» DOCUMENT EXCERPT
▽

Humpbacks of Hervey Bay
Whale watching has been a bucket list item for me since... well, forever. Along with seeing the Northern Lights and backpacking around Europe, it's probably been one of my top ten bucket list items since I knew what a bucket list was. (I think I called those early iterations my "life lists.") I'm excited to say that back in October my dreams finally came true when Emmett and I got to go whale watching in Hervey Bay.
Our day began with a shuttle ride from our home-sweet-tourist-park to the Urangan Marina. Once there, we boarded our boat for the day: the MV Whalesong 2. After some deliberation, I had booked our tour with Whalesong Cruises for two reasons: price and small tour size. Our morning whale watching tour had cost us $115 each and that day our boat ended up with less than capacity - there were only about 30 of us on the tour. Perfect.
It was quite overcast when we set out. I was worried that we'd have a lot of rain, meaning low visibility and rough waters. It didn't rain, though it was was windy. Though wind did not equal choppy waves, thankfully. As a crew member offered us fresh fruit and cake slices for breakfast, we embraced the chilly breeze and staked out a spot at the very front of the boat. Soon the loudspeaker crackled and our captain said that it would be about an hour before we reached the parts of Platypus Bay where the whales are often spotted.
We were all constantly scanning the horizon, looking for any movement. Suddenly, the girl to my left pointed and said to me "I think I saw one jump." We looked and then gasped - indeed there was a whale breaching on the horizon. Collectively, our group at the bow of the boat pointed and our captain steered in that direction. The baby whale was too far away for us to get a video but I did shoot in "burst" mode on my camera which means I can give you the next best thing: a gif. This was how it looked as our boat approached the jumping baby humpback:
It. Was. Incredible. We were all silent except for an ooh or ahh after each splash. We couldn't get enough; it was quite the sight to behold. The baby humpback must have breached at least half a dozen times while we watched. It was almost like she was showing off just for us. Some times she made it most of the way out of the water, other times she just peeped up for a few seconds. Here she is, mid-big jump. (Full disclosure: I don't actually know the whale's gender, it was just easier to call it a "she.")
On the boat, we learned more about all of this breaching we were seeing. There are quite a few theories behind breach behavior. Scientists think that is serves many different purposes including escaping predators, asserting dominance, serving as a warning signal for other whales, and just plain old-fashioned fun. Whales get more and more tired the more that they breach - it's physically exhausting to hurl their heavy bodies so far out of the water. That definitely explains why one of the last breaches we watched our whale pal do looked like this:
Pretty soon the baby humpback stopped coming out of the water altogether. We watched her swim alongside her mother for awhile until our boat set off in the hopes of finding even more whale activity in the bay.
From then on, the whole boat was on alert. Once we'd had a taste of such a magnificent display of whaliness, we were all dying to see more. Emmett and I each took up perches alongside the edge of the boat to look for more whale activity. Everyone was waiting with giddy anticipation.

△

» TASKS AND EXERCISES
(a) From the whale watching post above, repeat everything from "Our day began" down to "the tour. Perfect." word for word.
(b) In the whale watching post above, condense the paragraph that begins "Our day began with a shuttle ride" into a short bulleted list that keeps its main facts.
(c) Carry the Hervey Bay whale watching post forward with the next part of the outing, starting right after its final sentence.

» INFORMATION PROVIDED

▽

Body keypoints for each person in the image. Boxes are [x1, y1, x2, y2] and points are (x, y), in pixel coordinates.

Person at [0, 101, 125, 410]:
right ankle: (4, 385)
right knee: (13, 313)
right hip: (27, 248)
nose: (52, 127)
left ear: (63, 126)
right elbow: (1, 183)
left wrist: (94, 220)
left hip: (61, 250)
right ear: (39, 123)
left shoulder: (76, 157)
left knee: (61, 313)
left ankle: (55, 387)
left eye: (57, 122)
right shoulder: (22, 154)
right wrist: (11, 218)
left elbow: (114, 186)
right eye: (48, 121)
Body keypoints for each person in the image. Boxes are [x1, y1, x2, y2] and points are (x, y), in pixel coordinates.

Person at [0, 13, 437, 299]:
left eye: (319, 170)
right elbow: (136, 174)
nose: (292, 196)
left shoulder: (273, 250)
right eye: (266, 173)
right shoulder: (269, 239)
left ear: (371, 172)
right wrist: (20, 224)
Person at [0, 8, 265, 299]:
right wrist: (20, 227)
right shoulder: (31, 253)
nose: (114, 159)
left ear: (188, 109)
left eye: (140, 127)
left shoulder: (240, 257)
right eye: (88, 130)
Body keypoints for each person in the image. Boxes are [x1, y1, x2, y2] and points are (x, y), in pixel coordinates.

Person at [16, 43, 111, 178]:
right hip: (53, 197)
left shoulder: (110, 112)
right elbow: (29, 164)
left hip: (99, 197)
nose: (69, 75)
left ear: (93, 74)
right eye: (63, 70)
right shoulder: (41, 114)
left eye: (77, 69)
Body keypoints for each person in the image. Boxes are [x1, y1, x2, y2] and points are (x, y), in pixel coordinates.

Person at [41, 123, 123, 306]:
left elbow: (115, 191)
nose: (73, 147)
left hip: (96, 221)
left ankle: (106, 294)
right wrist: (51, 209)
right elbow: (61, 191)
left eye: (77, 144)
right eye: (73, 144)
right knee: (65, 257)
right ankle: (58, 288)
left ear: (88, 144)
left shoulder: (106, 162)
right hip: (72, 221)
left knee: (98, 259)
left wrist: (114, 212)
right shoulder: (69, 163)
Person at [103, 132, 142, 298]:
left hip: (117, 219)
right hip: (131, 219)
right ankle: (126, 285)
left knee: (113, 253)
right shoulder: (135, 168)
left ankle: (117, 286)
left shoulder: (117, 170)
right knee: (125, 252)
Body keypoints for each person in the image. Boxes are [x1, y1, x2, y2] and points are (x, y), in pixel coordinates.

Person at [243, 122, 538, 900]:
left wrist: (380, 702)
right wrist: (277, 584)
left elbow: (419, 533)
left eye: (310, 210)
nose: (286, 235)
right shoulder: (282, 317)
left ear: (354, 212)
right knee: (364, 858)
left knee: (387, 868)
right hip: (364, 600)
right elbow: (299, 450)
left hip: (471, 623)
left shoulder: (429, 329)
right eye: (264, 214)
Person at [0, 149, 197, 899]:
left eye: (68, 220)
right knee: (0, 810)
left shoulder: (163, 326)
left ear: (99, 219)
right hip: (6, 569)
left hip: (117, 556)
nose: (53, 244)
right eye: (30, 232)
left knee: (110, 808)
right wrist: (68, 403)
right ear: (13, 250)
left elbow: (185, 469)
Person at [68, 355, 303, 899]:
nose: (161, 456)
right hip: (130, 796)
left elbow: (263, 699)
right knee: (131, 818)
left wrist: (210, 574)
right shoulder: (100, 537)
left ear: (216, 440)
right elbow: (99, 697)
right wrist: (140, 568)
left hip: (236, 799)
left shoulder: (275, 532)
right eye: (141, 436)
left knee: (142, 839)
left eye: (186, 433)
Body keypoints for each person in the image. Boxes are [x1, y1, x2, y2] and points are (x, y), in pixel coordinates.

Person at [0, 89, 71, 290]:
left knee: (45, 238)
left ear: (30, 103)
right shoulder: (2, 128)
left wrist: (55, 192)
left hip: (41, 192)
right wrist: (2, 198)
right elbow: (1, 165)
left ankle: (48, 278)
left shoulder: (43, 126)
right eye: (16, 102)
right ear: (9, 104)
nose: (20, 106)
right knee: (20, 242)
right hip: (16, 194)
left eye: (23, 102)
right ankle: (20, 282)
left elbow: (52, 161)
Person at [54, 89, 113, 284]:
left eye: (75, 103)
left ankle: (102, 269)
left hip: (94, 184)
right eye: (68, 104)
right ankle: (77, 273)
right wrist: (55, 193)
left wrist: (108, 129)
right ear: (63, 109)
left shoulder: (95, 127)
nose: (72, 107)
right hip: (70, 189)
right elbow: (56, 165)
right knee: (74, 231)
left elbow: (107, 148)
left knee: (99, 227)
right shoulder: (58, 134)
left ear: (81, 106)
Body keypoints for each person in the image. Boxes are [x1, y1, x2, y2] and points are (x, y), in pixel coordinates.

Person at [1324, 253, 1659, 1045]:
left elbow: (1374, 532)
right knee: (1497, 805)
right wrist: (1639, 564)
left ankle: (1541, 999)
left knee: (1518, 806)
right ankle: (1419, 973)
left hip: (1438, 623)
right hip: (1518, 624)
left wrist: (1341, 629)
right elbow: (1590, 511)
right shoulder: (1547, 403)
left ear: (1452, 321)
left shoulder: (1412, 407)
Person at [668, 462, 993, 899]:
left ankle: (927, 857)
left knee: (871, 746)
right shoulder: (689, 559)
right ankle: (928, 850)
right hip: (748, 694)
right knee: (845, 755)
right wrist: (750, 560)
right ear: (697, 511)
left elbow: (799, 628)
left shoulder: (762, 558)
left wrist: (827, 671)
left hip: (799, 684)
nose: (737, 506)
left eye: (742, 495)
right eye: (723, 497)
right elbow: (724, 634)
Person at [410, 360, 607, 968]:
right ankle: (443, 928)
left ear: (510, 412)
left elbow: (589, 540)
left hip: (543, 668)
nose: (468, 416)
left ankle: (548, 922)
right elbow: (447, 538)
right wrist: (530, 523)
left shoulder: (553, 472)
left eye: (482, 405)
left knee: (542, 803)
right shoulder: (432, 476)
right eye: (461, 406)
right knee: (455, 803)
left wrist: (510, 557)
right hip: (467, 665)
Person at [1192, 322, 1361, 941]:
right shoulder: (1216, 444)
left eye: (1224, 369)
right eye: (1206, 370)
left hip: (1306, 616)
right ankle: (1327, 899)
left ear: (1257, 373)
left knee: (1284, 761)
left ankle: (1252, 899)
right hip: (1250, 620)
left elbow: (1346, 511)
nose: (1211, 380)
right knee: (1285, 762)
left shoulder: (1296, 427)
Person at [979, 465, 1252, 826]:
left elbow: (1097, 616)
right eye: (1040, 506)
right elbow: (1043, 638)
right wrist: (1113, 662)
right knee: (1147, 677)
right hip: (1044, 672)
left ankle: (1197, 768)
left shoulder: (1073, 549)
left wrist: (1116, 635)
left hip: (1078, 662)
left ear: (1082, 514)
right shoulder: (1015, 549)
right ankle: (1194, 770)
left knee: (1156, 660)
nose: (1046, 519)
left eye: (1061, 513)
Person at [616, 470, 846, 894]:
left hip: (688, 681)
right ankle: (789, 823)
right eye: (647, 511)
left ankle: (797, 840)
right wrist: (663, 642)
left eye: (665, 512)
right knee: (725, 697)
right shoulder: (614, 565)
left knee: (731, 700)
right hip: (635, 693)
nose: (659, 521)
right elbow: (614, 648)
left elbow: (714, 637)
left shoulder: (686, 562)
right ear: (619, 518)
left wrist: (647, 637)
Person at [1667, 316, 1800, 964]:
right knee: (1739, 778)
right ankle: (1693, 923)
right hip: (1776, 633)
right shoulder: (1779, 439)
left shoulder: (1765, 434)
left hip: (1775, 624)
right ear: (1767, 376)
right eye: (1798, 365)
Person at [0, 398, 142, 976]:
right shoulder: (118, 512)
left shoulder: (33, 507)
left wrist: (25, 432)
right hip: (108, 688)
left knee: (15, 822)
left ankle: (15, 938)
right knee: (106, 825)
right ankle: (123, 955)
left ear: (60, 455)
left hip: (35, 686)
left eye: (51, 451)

△

» RESPONSES TO THE TASKS
(a)
Our day began with a shuttle ride from our home-sweet-tourist-park to the Urangan Marina. Once there, we boarded our boat for the day: the MV Whalesong 2. After some deliberation, I had booked our tour with Whalesong Cruises for two reasons: price and small tour size. Our morning whale watching tour had cost us $115 each and that day our boat ended up with less than capacity - there were only about 30 of us on the tour. Perfect.

(b)
- A shuttle took the group from their tourist park to the Urangan Marina.
- There they boarded the MV Whalesong 2.
- The tour was booked with Whalesong Cruises for its price and small tour size.
- The morning whale watching tour cost $115 per person.
- The boat was under capacity, with only about 30 people on the tour.

(c)
The boat pulled within sight of Fraser Island's sandy coastline. We saw a few more mother and baby humpback duos, but they were mostly asleep! Apparently whales love sunny days with calm seas because they get to be lazy. We were actually lucky that the day had started out so windy because whales are more active in rougher seas. Anyway, it turns out that a sleeping humpback whale basically looks just like a floating log...
After a buffet-style lunch (they had veggie burgers - score!), our boat cruised alongside Fraser Island in the hopes of finding a whale that was not napping. A whale swam very close to our boat but soon ventured off out of sight. I tried to film it on GoPro, but distance is not a GoPro camera's strong suit.
The next bit of our tour involved a whole lot of watching and waiting. We saw a teeny glimpse of an adult whale breaching but he seemed so small due to distance that it was a bit of a "blink and you'll miss it" moment. The weather was fantastic, though. We soaked up the sunshine as the boat bobbed and we all kept an eye out. Then: another mama and baby were close by. The baby was feeling playful and started splashing around, giving us a good view of his flukes. (Click each image for more detail).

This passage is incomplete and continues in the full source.